The President proclaimed increased rates of duty, brought on by The Trade Agreements Extension Act of 1951, were effective July 28, 1954, on all the categories of watch movements on which the rates had been previously reduced, stating – several of the rates were increased to rates originally provided in The Tariff Act of 1930. Further, this investigation has produced no clear evidence that watch movements are being imported in increased quantities within the meaning of the Trade Expansion Act. The official statistics show that imports of movements in 1959-63, although at a higher level than in earlier years, varied only moderately from year to year in that period but with no discernible trend.

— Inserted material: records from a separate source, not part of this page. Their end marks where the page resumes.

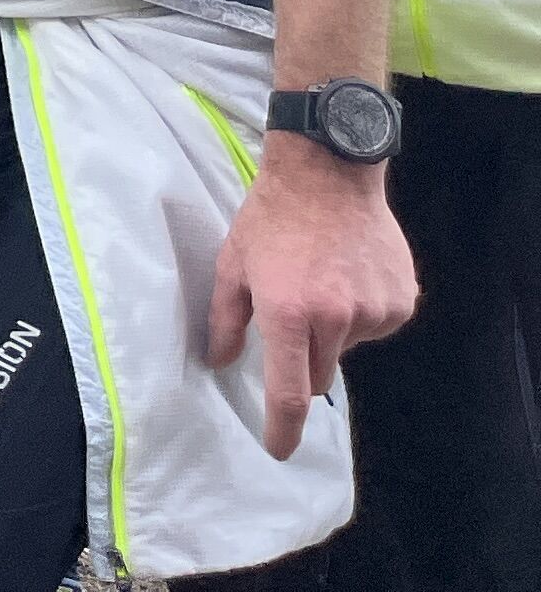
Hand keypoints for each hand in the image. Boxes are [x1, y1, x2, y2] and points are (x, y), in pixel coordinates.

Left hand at [210, 140, 414, 457]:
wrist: (328, 173)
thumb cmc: (271, 218)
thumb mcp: (233, 264)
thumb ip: (227, 319)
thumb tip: (221, 362)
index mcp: (288, 313)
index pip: (289, 392)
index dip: (283, 428)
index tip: (279, 450)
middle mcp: (335, 318)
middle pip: (320, 374)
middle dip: (305, 359)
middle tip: (294, 314)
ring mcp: (374, 311)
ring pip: (349, 348)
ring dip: (334, 329)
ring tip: (322, 278)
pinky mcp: (402, 301)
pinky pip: (377, 327)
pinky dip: (361, 313)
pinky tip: (348, 274)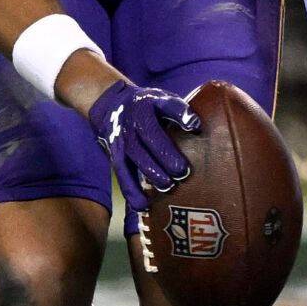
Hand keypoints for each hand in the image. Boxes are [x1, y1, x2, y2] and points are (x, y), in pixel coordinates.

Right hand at [87, 79, 200, 222]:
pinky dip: (132, 191)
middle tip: (182, 172)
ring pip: (135, 158)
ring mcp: (122, 140)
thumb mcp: (161, 99)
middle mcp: (133, 121)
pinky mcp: (116, 156)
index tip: (194, 126)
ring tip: (167, 187)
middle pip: (150, 138)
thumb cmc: (146, 106)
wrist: (110, 107)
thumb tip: (196, 126)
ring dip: (151, 174)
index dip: (181, 115)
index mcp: (149, 104)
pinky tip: (143, 205)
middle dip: (166, 156)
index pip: (167, 107)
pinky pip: (123, 175)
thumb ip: (179, 110)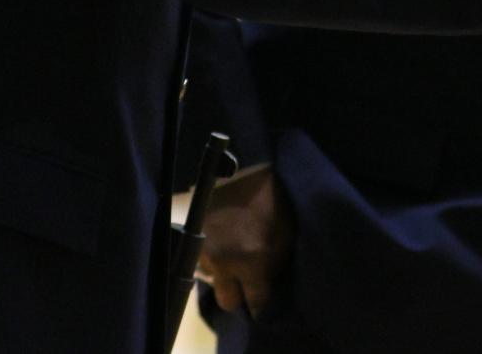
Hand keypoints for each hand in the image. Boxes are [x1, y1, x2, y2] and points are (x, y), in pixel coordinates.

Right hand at [196, 165, 292, 319]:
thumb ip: (273, 272)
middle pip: (228, 301)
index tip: (261, 308)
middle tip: (247, 286)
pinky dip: (213, 257)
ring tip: (235, 258)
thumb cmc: (278, 208)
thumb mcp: (285, 242)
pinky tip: (224, 244)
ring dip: (224, 274)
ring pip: (212, 280)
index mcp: (252, 264)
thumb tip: (265, 293)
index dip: (260, 308)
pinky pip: (203, 259)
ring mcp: (207, 249)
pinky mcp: (196, 235)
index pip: (254, 303)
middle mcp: (225, 262)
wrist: (254, 174)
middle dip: (239, 296)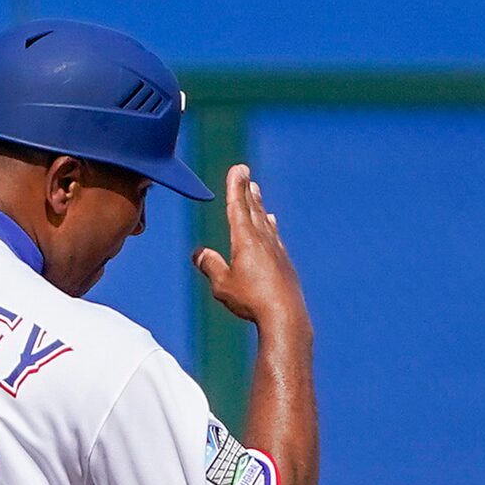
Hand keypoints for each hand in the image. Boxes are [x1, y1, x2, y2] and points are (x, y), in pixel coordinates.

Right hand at [193, 165, 308, 334]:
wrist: (285, 316)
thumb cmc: (251, 300)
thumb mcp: (223, 284)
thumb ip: (210, 266)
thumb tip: (199, 253)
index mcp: (245, 240)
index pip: (238, 207)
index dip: (235, 187)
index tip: (238, 169)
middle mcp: (263, 240)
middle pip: (253, 209)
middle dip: (247, 190)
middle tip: (246, 172)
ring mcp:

And more – clearly, it is impossible under these circumstances to attribute changes in the volume of imports—whether declines or increases, to the concession rate of duty, which has remained the same. It is equally obvious that changes in the volume of imports have been stimulated mainly by changes in the trade, in the structure of production, and in the business decisions being made by one domestic manufacturer (United States Time Corporation – later known as Timex) which makes some of its parts in its overseas installations for assembly in the United States and elsewhere. Thus, there is no basis for determining in this instance that the trade-agreement concession has been a major influence with regard to the volume of imports.
The Commission summarized that the variations in the level of imports of movements, and parts, stem predominantly from factors other than the trade-agreement concessions as modified in 1954, submitted and signed by Vice Chairman Dan H. Fenn Jr., Commissioner Glenn W. Sutton and Commissioner James W. Culliton.
The ruling did not help the already struggling American watchmakers still recovering from the U.S. War halt. Waltham closed its factory doors and declared bankruptcy in 1949 – the company went through a series of bankruptcies and restarts under new ownership, with watches and clocks bearing the Waltham name still being made and marketed today. Elgin, once the largest site dedicated to watchmaking in the world, closed their original factory in 1964, discontinued all US manufacturing, in 1968, and sold the rights to the name ‘Elgin’, which were subsequently resold multiple times over the years. The Hamilton Watch Company was sold to the Swiss SSIH, in 1974; now an umbrella brand within The Swatch Group. Bulova, still in operation today has resold multiple times over the years beginning in 1979, and most recently in 2008 when Japanese multinational conglomerate Citizen Watch Company purchased the brand.